- SHORT EXERCISE
Please put every line of the listing below into a JSON list of strings, one string per line, leaving out any blank lines.

— begin —

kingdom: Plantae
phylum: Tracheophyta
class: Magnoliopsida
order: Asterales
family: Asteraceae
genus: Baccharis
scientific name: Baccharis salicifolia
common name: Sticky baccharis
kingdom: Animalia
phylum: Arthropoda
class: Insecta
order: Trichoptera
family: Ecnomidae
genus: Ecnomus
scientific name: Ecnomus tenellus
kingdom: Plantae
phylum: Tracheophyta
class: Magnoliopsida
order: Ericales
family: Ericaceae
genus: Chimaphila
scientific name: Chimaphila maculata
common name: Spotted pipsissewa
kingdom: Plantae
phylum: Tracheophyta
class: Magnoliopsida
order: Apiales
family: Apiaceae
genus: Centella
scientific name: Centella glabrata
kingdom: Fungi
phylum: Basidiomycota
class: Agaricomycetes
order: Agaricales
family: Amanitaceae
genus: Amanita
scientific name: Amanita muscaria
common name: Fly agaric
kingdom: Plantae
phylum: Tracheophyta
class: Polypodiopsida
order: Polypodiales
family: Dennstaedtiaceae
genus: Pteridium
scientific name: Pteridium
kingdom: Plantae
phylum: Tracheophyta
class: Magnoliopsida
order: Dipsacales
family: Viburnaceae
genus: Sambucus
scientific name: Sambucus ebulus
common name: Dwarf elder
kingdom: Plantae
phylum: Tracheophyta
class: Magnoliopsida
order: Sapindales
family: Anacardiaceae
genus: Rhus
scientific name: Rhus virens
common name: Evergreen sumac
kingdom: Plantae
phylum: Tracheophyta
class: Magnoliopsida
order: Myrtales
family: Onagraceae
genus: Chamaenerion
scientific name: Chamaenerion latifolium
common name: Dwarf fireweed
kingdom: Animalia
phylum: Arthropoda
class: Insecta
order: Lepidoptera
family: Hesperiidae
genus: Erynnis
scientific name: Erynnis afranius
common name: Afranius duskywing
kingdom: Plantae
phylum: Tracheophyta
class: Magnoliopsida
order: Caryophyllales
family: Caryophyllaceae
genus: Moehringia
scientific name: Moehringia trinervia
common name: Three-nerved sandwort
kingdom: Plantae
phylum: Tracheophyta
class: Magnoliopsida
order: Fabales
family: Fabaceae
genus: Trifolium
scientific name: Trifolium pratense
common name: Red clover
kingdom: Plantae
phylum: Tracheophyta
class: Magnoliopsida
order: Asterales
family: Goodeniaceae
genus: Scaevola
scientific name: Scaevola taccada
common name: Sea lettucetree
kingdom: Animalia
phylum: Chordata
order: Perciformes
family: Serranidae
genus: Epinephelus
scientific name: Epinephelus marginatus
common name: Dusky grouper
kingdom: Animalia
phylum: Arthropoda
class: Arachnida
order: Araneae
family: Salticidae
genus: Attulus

— end —

- REPLY TO THE EXERCISE
[
  "kingdom: Plantae",
  "phylum: Tracheophyta",
  "class: Magnoliopsida",
  "order: Asterales",
  "family: Asteraceae",
  "genus: Baccharis",
  "scientific name: Baccharis salicifolia",
  "common name: Sticky baccharis",
  "kingdom: Animalia",
  "phylum: Arthropoda",
  "class: Insecta",
  "order: Trichoptera",
  "family: Ecnomidae",
  "genus: Ecnomus",
  "scientific name: Ecnomus tenellus",
  "kingdom: Plantae",
  "phylum: Tracheophyta",
  "class: Magnoliopsida",
  "order: Ericales",
  "family: Ericaceae",
  "genus: Chimaphila",
  "scientific name: Chimaphila maculata",
  "common name: Spotted pipsissewa",
  "kingdom: Plantae",
  "phylum: Tracheophyta",
  "class: Magnoliopsida",
  "order: Apiales",
  "family: Apiaceae",
  "genus: Centella",
  "scientific name: Centella glabrata",
  "kingdom: Fungi",
  "phylum: Basidiomycota",
  "class: Agaricomycetes",
  "order: Agaricales",
  "family: Amanitaceae",
  "genus: Amanita",
  "scientific name: Amanita muscaria",
  "common name: Fly agaric",
  "kingdom: Plantae",
  "phylum: Tracheophyta",
  "class: Polypodiopsida",
  "order: Polypodiales",
  "family: Dennstaedtiaceae",
  "genus: Pteridium",
  "scientific name: Pteridium",
  "kingdom: Plantae",
  "phylum: Tracheophyta",
  "class: Magnoliopsida",
  "order: Dipsacales",
  "family: Viburnaceae",
  "genus: Sambucus",
  "scientific name: Sambucus ebulus",
  "common name: Dwarf elder",
  "kingdom: Plantae",
  "phylum: Tracheophyta",
  "class: Magnoliopsida",
  "order: Sapindales",
  "family: Anacardiaceae",
  "genus: Rhus",
  "scientific name: Rhus virens",
  "common name: Evergreen sumac",
  "kingdom: Plantae",
  "phylum: Tracheophyta",
  "class: Magnoliopsida",
  "order: Myrtales",
  "family: Onagraceae",
  "genus: Chamaenerion",
  "scientific name: Chamaenerion latifolium",
  "common name: Dwarf fireweed",
  "kingdom: Animalia",
  "phylum: Arthropoda",
  "class: Insecta",
  "order: Lepidoptera",
  "family: Hesperiidae",
  "genus: Erynnis",
  "scientific name: Erynnis afranius",
  "common name: Afranius duskywing",
  "kingdom: Plantae",
  "phylum: Tracheophyta",
  "class: Magnoliopsida",
  "order: Caryophyllales",
  "family: Caryophyllaceae",
  "genus: Moehringia",
  "scientific name: Moehringia trinervia",
  "common name: Three-nerved sandwort",
  "kingdom: Plantae",
  "phylum: Tracheophyta",
  "class: Magnoliopsida",
  "order: Fabales",
  "family: Fabaceae",
  "genus: Trifolium",
  "scientific name: Trifolium pratense",
  "common name: Red clover",
  "kingdom: Plantae",
  "phylum: Tracheophyta",
  "class: Magnoliopsida",
  "order: Asterales",
  "family: Goodeniaceae",
  "genus: Scaevola",
  "scientific name: Scaevola taccada",
  "common name: Sea lettucetree",
  "kingdom: Animalia",
  "phylum: Chordata",
  "order: Perciformes",
  "family: Serranidae",
  "genus: Epinephelus",
  "scientific name: Epinephelus marginatus",
  "common name: Dusky grouper",
  "kingdom: Animalia",
  "phylum: Arthropoda",
  "class: Arachnida",
  "order: Araneae",
  "family: Salticidae",
  "genus: Attulus"
]